### Excerpt

▬▬▬▬▬▬▬▬▬▬

So for a while I did everything I could to change my writing ways, which felt — awkward. The fulfillment I used to get out of writing diminished until it came to a standstill, because I was a female living in Turkey with a keenness for emotions, psychology and the individual.
Finally, to regain the habit of writing, I decided to write on this blog and publish whatever I could produce no matter how much I hated it and how severely I criticized it. I made up my mind to make this my hiding place where I could insert whatever I had in me: fiction, thoughts about life, getting used to Canada, other people, fears, weaknesses, strengths sometimes I might be too shy to mention…
So now, this blog has become much more than my initial starting point, “letters I write but do not dare to send”. Now, this blog has turned into my cupboard where I rediscover in posts and pages who the real “me” is.
So far, I have learned that I like to write about women because male points of view are far too prevalent, especially in texts about Turkey, AND I am a woman! I also love to borrow instances from my past experiences and deconstruct every sensation pertaining to that moment, a smell, a sound, a touch, a color to spring that moment back to life and weave it into flash fiction.
Another one of my discoveries is that I love changes. I do not care for being a “stable” person, if you like. That is why the tone and the content I upload tends to change frequently, together with the blog layout. Just like the cupboard I used to have, I love reshuffling and redecorating my blog.
Even if every post I put here sounds silly, unappealing or tacky – three words I fear most-, I will do my best to remain as sincere as possible to showcase what words I might have wobbled up my head.
And a quick note, if next time you find a completely new blog here, you can bet I was in the mood for some new theme decorations.
The first guests arrived. I was among the party to greet them, since it was customarily expected of me, the oldest female child, to stand by the door and welcome people I had nothing in common with. Extended family and a family I was seeing for the first time but still, they were the community I was a part of and I had been taught ever since I can remember, that community and its requisites were to be held above all. While my grandparents, parents, aunts and uncles shook the guests’ hands, I could barely make eye contact, since being the youngest woman among the household, it was my duty to find slippers that would fit each and every one of the strange feet I was getting closely acquainted with at that moment. The same procedure repeated with me handing out the slippers until all the groups of guests had arrived.
Before I took my seat on a chair at a far off corner, close to the door, I welcomed all the guests kissing and holding the back of the hands of older guests to my forehead, kissing the cheeks of younger guests as well as my peers and merely shaking hands with male visitors I did not know very well. Just before a conversation began with the familiar “How are you?”, “How are the kids?” questions, I made sure to do the tour of the seated guests dripping lemon cologne they rubbed in their hands or wiped on their heads and offered them candy from a crystal bowl.
Once all formalities initiating a major gathering were covered, I pulled a chair, one of the least used ones, since all sofas and softly padded armchairs had been offered to guests and my elders, and dutifully watched the proceedings for a while.
The eldest family members of both parties began asking the usual questions with a pinch of reference to the weather. Then, it was time for me to retrieve to the kitchen to make the Turkish coffee in the cezve with some sugar, one of the most poignant symbolic customs of the night. The first boiled coffee with the greatest amount of foam went to the eldest and preferably to the male guests, to be followed in descending order the estimated date of birth and of course the sex of the others.

▬▬▬▬▬▬▬▬▬▬

### Instructions
[A] Set down the blog excerpt word for word from "Another one of" to "up my head.".
[B] Does the blog excerpt support each statement? Answer yes or no for each and quote the words that decide it: (i) The writer resolved to publish whatever they could produce on the blog, however much they hated it. (ii) The tone and content of the blog seldom change. (iii) The first boiled coffee with the most foam went to the youngest guest.
The items after the blog excerpt are separate material with no link to it.

### Material shown
▬▬▬▬▬▬▬▬▬▬

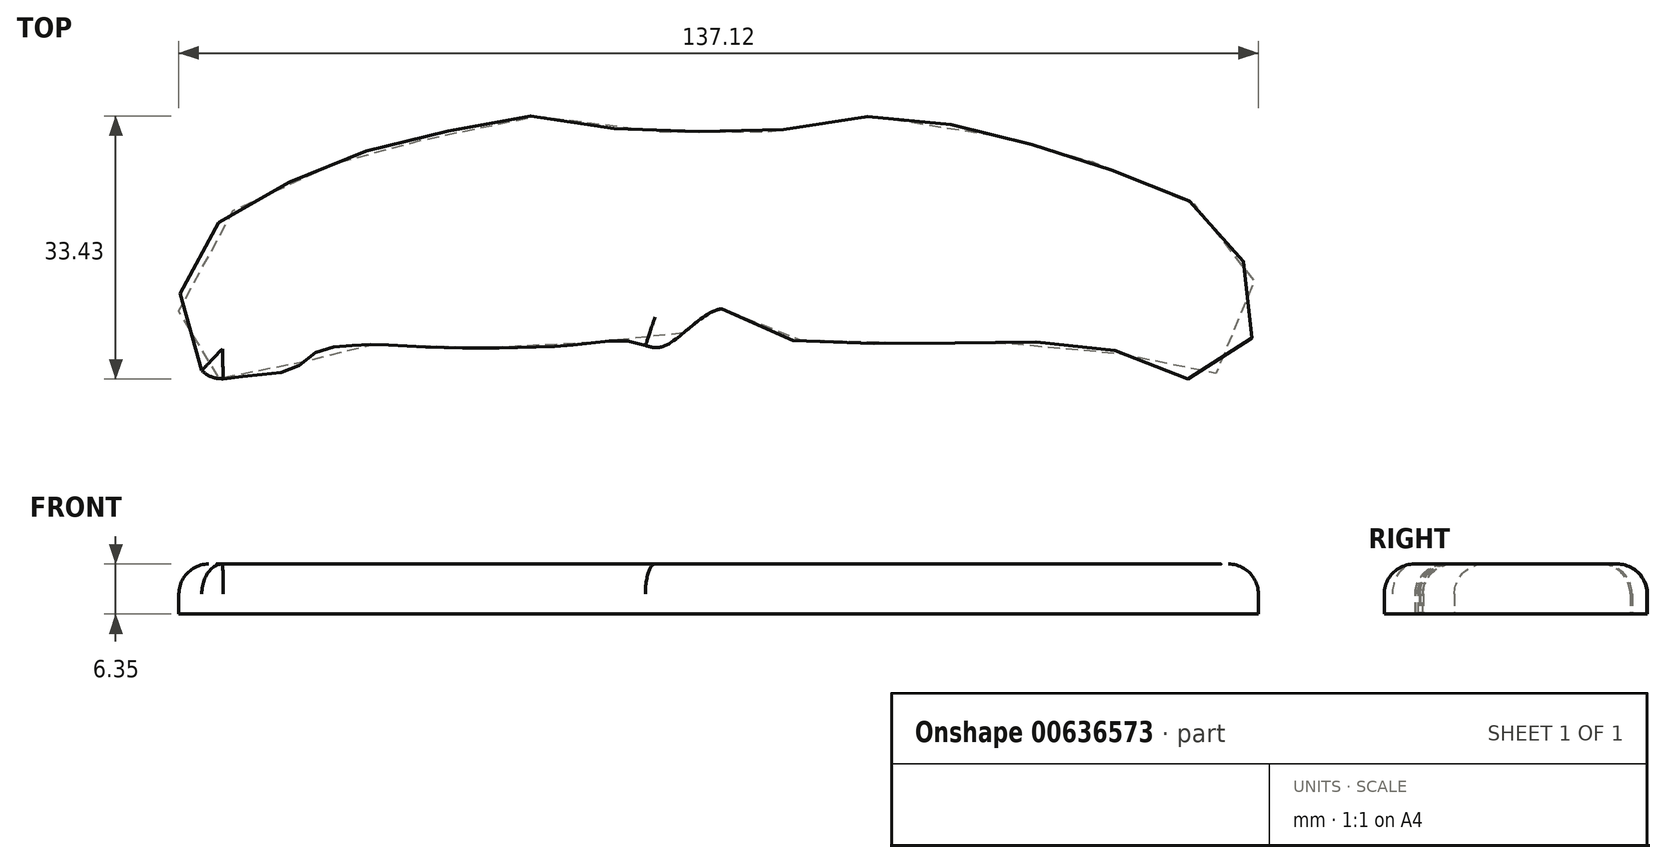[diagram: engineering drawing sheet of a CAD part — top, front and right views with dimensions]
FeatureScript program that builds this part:
annotation { "Feature Type Name" : "Feature", "Feature Type Description" : "" }
export const myFeature = defineFeature(function(context is Context, id is Id, definition is map)
    precondition{}
    {
        {
            var Q0;
            Q0=qCreatedBy(makeId("Top.planeOp"),FACE);
            var sketch = newSketch(context, id + "F0", { "sketchPlane" : qUnion([Q0])});
            skFitSpline(sketch, "E0", {"points": [v(-0.66, -0.85) * mm, v(-8.06, -5.6) * mm, v(-12.04, -5.02) * mm, v(-19.24, -5.4) * mm, v(-27.4, -5.78) * mm, v(-35.74, -5.78) * mm, v(-44.65, -5.4) * mm, v(-48.82, -5.6) * mm, v(-52.23, -6.35) * mm, v(-55.08, -8.44) * mm, v(-60.96, -9.39) * mm, v(-65.32, -9.57) * mm, v(-67.97, -7.1) * mm, v(-69.68, -1.42) * mm, v(-67.21, 7.1) * mm, v(-59.63, 13.56) * mm, v(-51.67, 16.78) * mm, v(-46.36, 19.05) * mm, v(-41.62, 19.81) * mm, v(-33.08, 22.47) * mm, v(-23.98, 23.6) * mm, v(-13.37, 21.9) * mm, v(-4.27, 21.7) * mm, v(3.5, 21.52) * mm, v(11.85, 22.85) * mm, v(19.24, 23.6) * mm, v(30.62, 22.09) * mm, v(39.53, 19.81) * mm, v(44.27, 18.68) * mm, v(51.48, 15.64) * mm, v(59.06, 12.6) * mm, v(62.66, 8.63) * mm, v(67.02, 2.37) * mm, v(65.89, -5.97) * mm, v(60.2, -9.57) * mm, v(53, -8.63) * mm, v(47.11, -5.21) * mm, v(37.45, -5.21) * mm, v(30.24, -5.21) * mm, v(21.7, -5.21) * mm, v(15.45, -5.21) * mm, v(8.25, -4.83) * mm, v(4.46, -4.08) * mm, v(-0.66, -0.85) * mm]});
            skSolve(sketch);
        }
        {
            var Q0;
            Q0 = qSketchRegion(id + "F0", true);
            extrude(context, id + "F1", {"entities" : qUnion([Q0]), "depth" : 6.35 * mm, "offsetDistance" : 25.4 * mm});
        }
        {
            var Q0;
            Q0=makeQuery(id+"F1.opExtrude","CAP_EDGE",EDGE,{"disambiguationData":[OSD([sQuery(id+"F0.wireOp",EDGE,"E0")])],"isStart":false});
            fillet(context, id + "F2", {"entities" : qUnion([Q0]), "radius" : 3.8 * mm, "tangentPropagation" : true, "allowEdgeOverflow" : false});
        }
    });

▬▬▬▬▬▬▬▬▬▬

### Expected results
[A]
Another one of my discoveries is that I love changes. I do not care for being a “stable” person, if you like. That is why the tone and the content I upload tends to change frequently, together with the blog layout. Just like the cupboard I used to have, I love reshuffling and redecorating my blog.
Even if every post I put here sounds silly, unappealing or tacky – three words I fear most-, I will do my best to remain as sincere as possible to showcase what words I might have wobbled up my head.

[B]
(i) Yes: "publish whatever I could produce no matter how much I hated it"
(ii) No: "the tone and the content I upload tends to change frequently"
(iii) No: "The first boiled coffee with the greatest amount of foam went to the eldest"